Dans la même veine, celles et ceux qui refusent le principe de désinstitutionnalisation promu par les instances internationales, comme l’UE, le conseil de l’Europe et l’ONU, seront vraisemblablement satisfaits de la position du nouveau gouvernement. En effet, en bon souverainiste, l’exécutif fera fi des contraintes supranationales, et on peut penser qu’en bon parti traditionaliste, il privilégiera les places en institution au projet de société inclusive aux relents wokistes.

« Les ravis »

On est tenté de penser spontanément que l’arrivée au pouvoir du RN serait un cataclysme éthique pour tous les acteurs du travail social. Les réactions d’indignation unanimes des associations du secteur face à la loi immigration, relatées dans un article du Media social autitre évocateur : « les associations vent debout contre le projet de loi immigration », semblent confirmer cette hypothèse. Mais qu’en est-il véritablement ?

Il ne s’agit là que des réactions des responsables nationaux des associations. La sociologie de l'électorat du Rassemblement national est-elle si différente chez les acteurs du travail social ? À propos des idées du RN, qui connaît par exemple l’opinion des gestionnaires des petites associations notamment rurales ? Qui connaît l’opinion des jeunes générations de travailleurs sociaux ?

Une enquête montrerait peut-être qu’un pourcentage non négligeable d’acteurs du travail social est favorable aux idées de ce parti. Ces acteurs seront ravis de la victoire de ce dernier.

« Les exiteurs »

De nombreux travailleurs sociaux choisiront probablement de quitter le travail social pour ne pas avoir à appliquer une politique totalement incompatible avec leurs valeurs. On assistera peut-être même à des tentatives de reconstruction de l’action sociale en dehors des cadres légaux habituels, sous forme de bénévolat, et sans utilisation des budgets publics pour échapper à la contrainte insupportable des politiques officielles.

« Les indignés et après »

Si le Rassemblement national prend le pouvoir en 2027, la grande majorité des travailleurs sociaux exprimeront leur indignation avec force. L’indignation a une vertu, elle permet de sauvegarder sa cohérence cognitive interne quand le réel est incompatible avec les valeurs auxquelles on croit. « Je respecte le cadre réglementaire parce que je n’ai pas le choix, mais c’est dégueulasse !! »

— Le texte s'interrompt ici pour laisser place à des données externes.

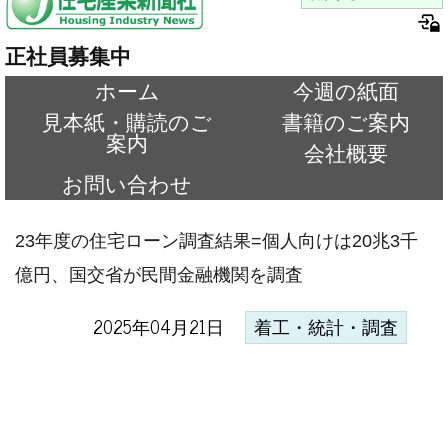
正社員募集中
ホーム
今週の紙面
見本紙・購読のご
書籍のご案内
案内
会社概要
お問い合わせ
23年度の住宅ローン調査結果=個人向けは20兆3千
億円、国交省が民間金融機関を調査
2025年04月21日
着工・統計・調査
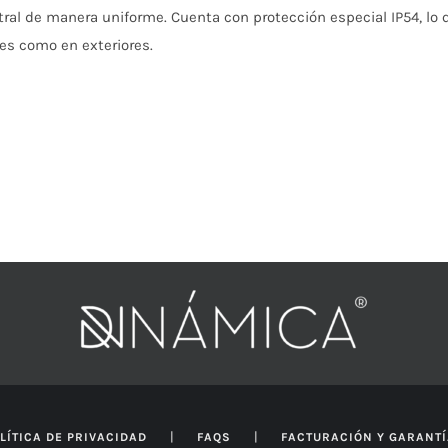
tral de manera uniforme.
Cuenta con protección especial IP54, lo
res como en exteriores.
|
|
LÍTICA DE PRIVACIDAD
FAQS
FACTURACIÓN Y GARANT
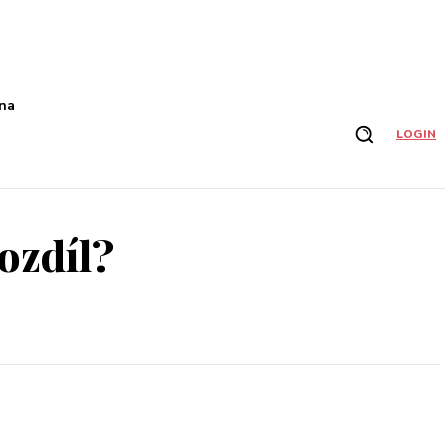
na
LOGIN
ozdíl?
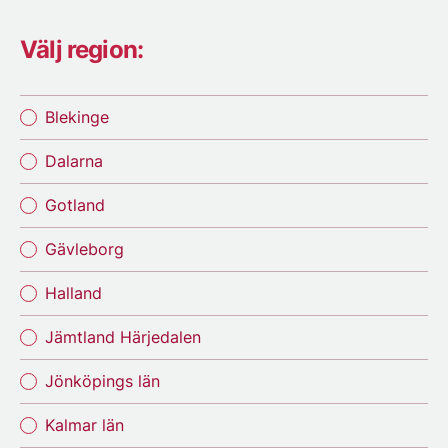
Välj region:
Blekinge
Dalarna
Gotland
Gävleborg
Halland
Jämtland Härjedalen
Jönköpings län
Kalmar län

En s'indignant, les travailleurs sociaux pourront avoir le sentiment de ne pas trahir les valeurs auxquelles ils croient. « Indignez-vous », disait le titre du célèbre ouvrage de Stéphane Hessel. « Indignez-vous et après ? », pourrait être la suite de l’ouvrage. En se contentant de s’indigner, on sauve la face, mais on ne change pas le réel ou si peu.

« Les résistants »

Comme indiqué en introduction, les premiers actes de résistance ont déjà eu lieu en réaction de l'application des idées du Rassemblement national via la loi immigration. Des conseils départementaux à majorité socialiste ont annoncé qu’ils continueraient à verser les aides sociales aux personnes âgées étrangères privées de leur droit.

La Fédération des acteurs de la solidarité a engagé un bras de fer avec l’exécutif en indiquant qu’elle cessait de coopérer avec la puissance publique jusqu’à nouvel ordre. Enfin, on attend la réponse du Conseil constitutionnel dont la petite marge d’interprétation des principes constitutionnels permet également une forme de résistance.

En cas de prise de pouvoir par le Rassemblement national une multitude de procédés de résistance verra le jour. À nouveau, ironie du sort. Alors qu’il est aujourd’hui en berne, les résistants verront leur sentiment de sens au travail décuplé en participant à une œuvre collective de lutte politique pour la préservation du principe de fraternité universel.

Ces dernières années, nous avons vu à quel point le monde est devenu incertain. La victoire du RN est possible, mais nullement garantie. Seul l’avenir nous dira si en 2027 vous aurez à choisir entre réagir comme un ravi, un rationalisateur, un exiteur, un « indigné et après » ou un résistant.

* Les tribunes libres sont rédigées sous la responsabilité de leurs auteurs et n'engagent pas la rédaction du Media Social.